1 Clinique des maladies respiratoires, and 2 Service des Explorations Fonctionnelles Respiratoires, Hôpital Albert Calmette, CHRU, Lille, and 3 HYLAB, Physiologie Clinique & Exercice, Clinique du Mail, Grenoble, France. 4 Authors contributed equally to the work.

CORRESPONDENCE: B. Wallaert, Clinique des Maladies Respiratoires, Hôpital Albert Calmette, Boulevard du Pr. Jules Leclercq, 59037 Lille Cedex, France, Fax: 33 320445768. E-mail: bwallaert{at}chru-lille.fr

Keywords: Clinical exercise testing, foramen ovale, hyperventilation, hypoxaemia, pectus excavatum, shunt

Received: August 18, 2005
Accepted January 25, 2006

The presented case is of a young male (aged 19 yrs) with a pectus excavatum who showed significant exercise intolerance, despite normal pulmonary function at rest, including carbon monoxide diffusing capacity. Clinical exercise testing led to a strong suspicion of a right-to-left shunt due to an abnormally wide alveolo–arterial oxygen gradient (26.4 kPa) at peak oxygen uptake, with severe arterial hypoxaemia (arterial oxygen tension 12.54 kPa).

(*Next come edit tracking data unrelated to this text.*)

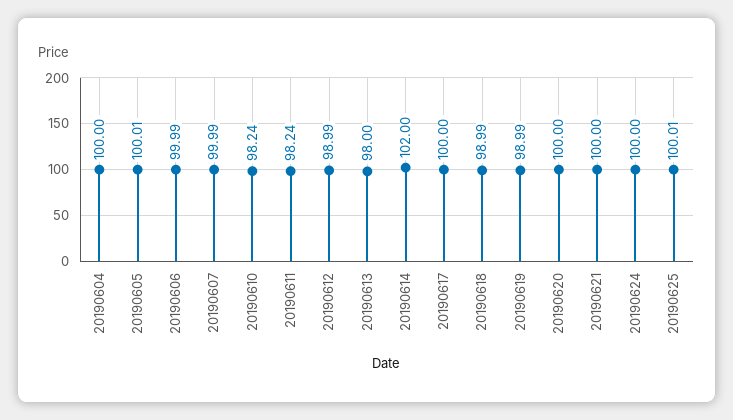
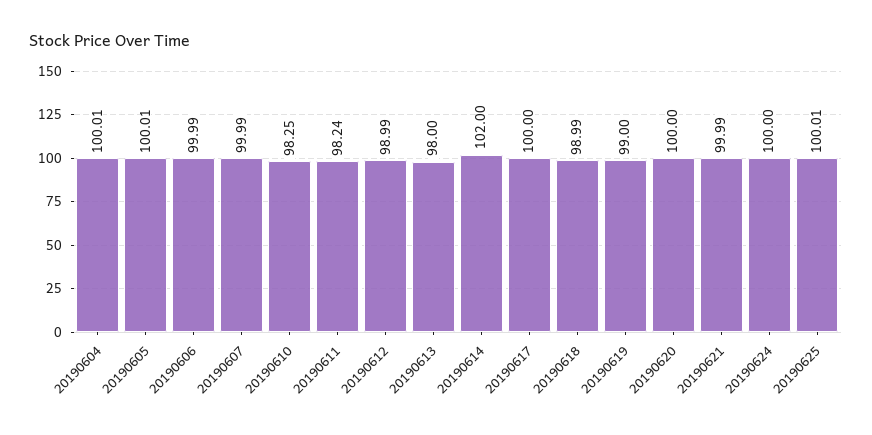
  {
-   "20190604": 100,
+   "20190604": 100.01,
    "20190605": 100.01,
    "20190606": 99.99,
    "20190607": 99.99,
-   "20190610": 98.24,
+   "20190610": 98.25,
    "20190611": 98.24,
    "20190612": 98.99,
    "20190613": 98,
    "20190614": 102,
    "20190617": 100,
    "20190618": 98.99,
-   "20190619": 98.99,
+   "20190619": 99,
    "20190620": 100,
-   "20190621": 100,
+   "20190621": 99.99,
    "20190624": 100,
    "20190625": 100.01
  }

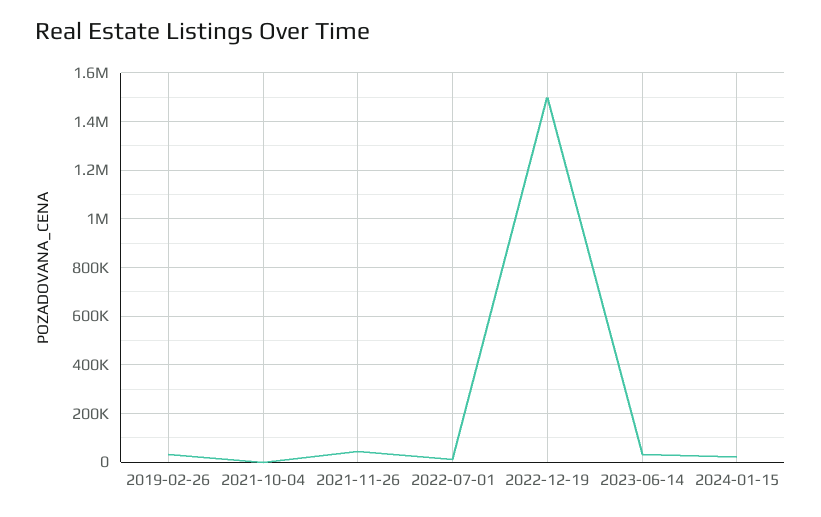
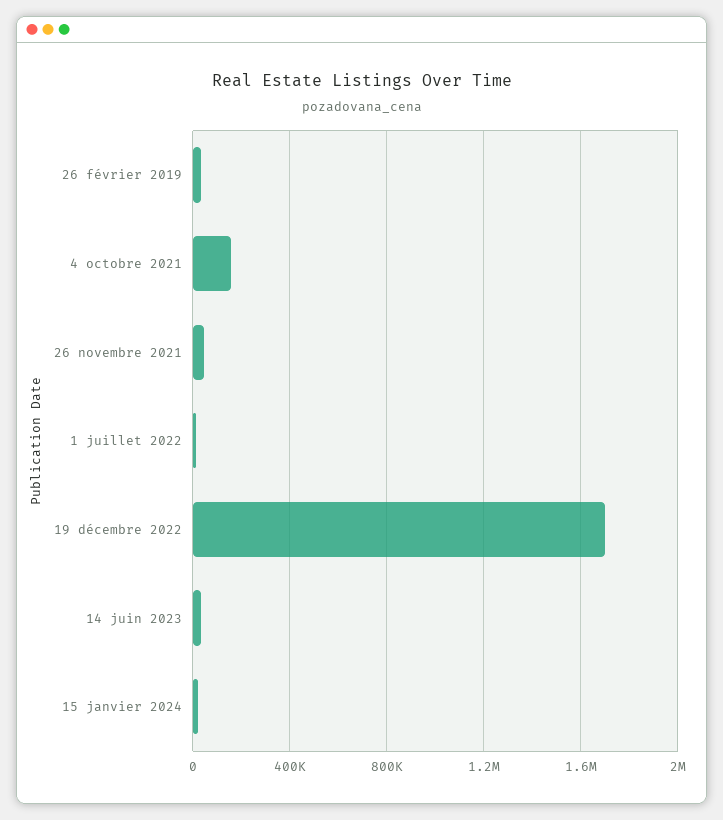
  {
    "2019-02-26": 25000,
-   "2021-10-04": 0,
+   "2021-10-04": 150000,
    "2021-11-26": 50000,
    "2022-07-01": 0,
-   "2022-12-19": 1500000,
+   "2022-12-19": 1700000,
    "2023-06-14": 25000,
    "2024-01-15": 25000
  }

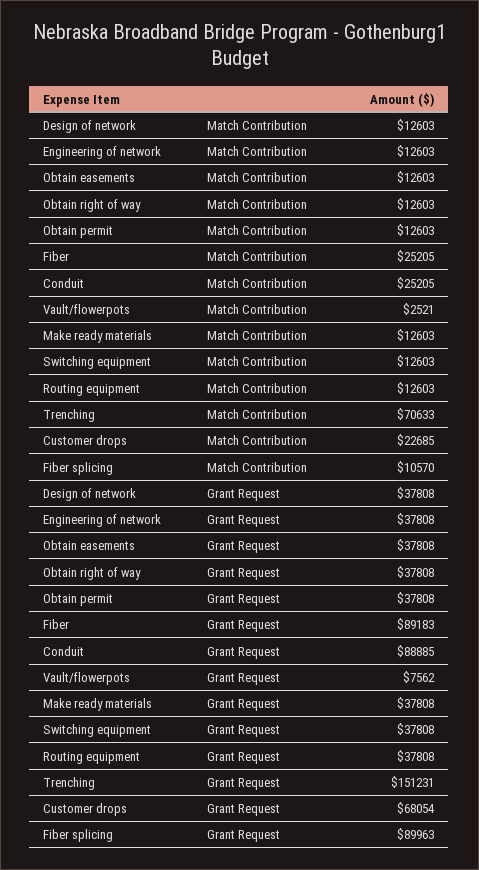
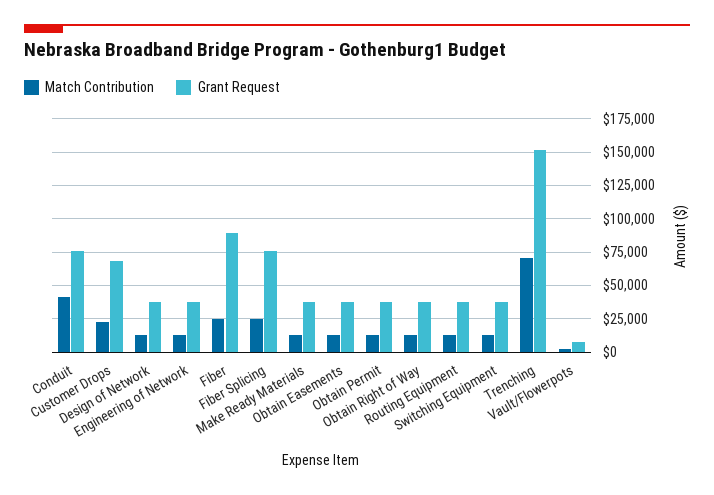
  {
    "Match Contribution": {
      "Design of network": 12603,
      "Engineering of network": 12603,
      "Obtain easements": 12603,
      "Obtain right of way": 12603,
      "Obtain permit": 12603,
      "Fiber": 25205,
-     "Conduit": 25205,
+     "Conduit": 40000,
      "Vault/flowerpots": 2521,
      "Make ready materials": 12603,
      "Switching equipment": 12603,
      "Routing equipment": 12603,
      "Trenching": 70633,
      "Customer drops": 22685,
-     "Fiber splicing": 10570
+     "Fiber splicing": 25000
    },
    "Grant Request": {
      "Design of network": 37808,
      "Engineering of network": 37808,
      "Obtain easements": 37808,
      "Obtain right of way": 37808,
      "Obtain permit": 37808,
      "Fiber": 89183,
-     "Conduit": 88885,
+     "Conduit": 75000,
      "Vault/flowerpots": 7562,
      "Make ready materials": 37808,
      "Switching equipment": 37808,
      "Routing equipment": 37808,
      "Trenching": 151231,
      "Customer drops": 68054,
-     "Fiber splicing": 89963
+     "Fiber splicing": 75000
    }
  }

A right-to-left shunt was confirmed by transoesophageal echocardiography demonstrating a permeable foramen ovale, despite normal right heart pressures. The right-to-left venous flow was mainly dependent on the upright body position and the deep inspiration. Indeed, i.v. dobutamine infusion to selectively affect cardiac output and hyperventilation induced by tidal volume expansion at constant breathing rate in the supine position did not result in arterial oxygen desaturation or shunting. Closure of the foramen ovale through atrial umbrella placement dramatically improved clinical and physiological abnormalities.

This observation demonstrates that a hyperventilatory manoeuvre in the upright position is able to detect a permeable foramen ovale favouring flow in the inferior vena cava in the direction of the abnormal pre-existing atrial channel in a patient with a pectus excavatum.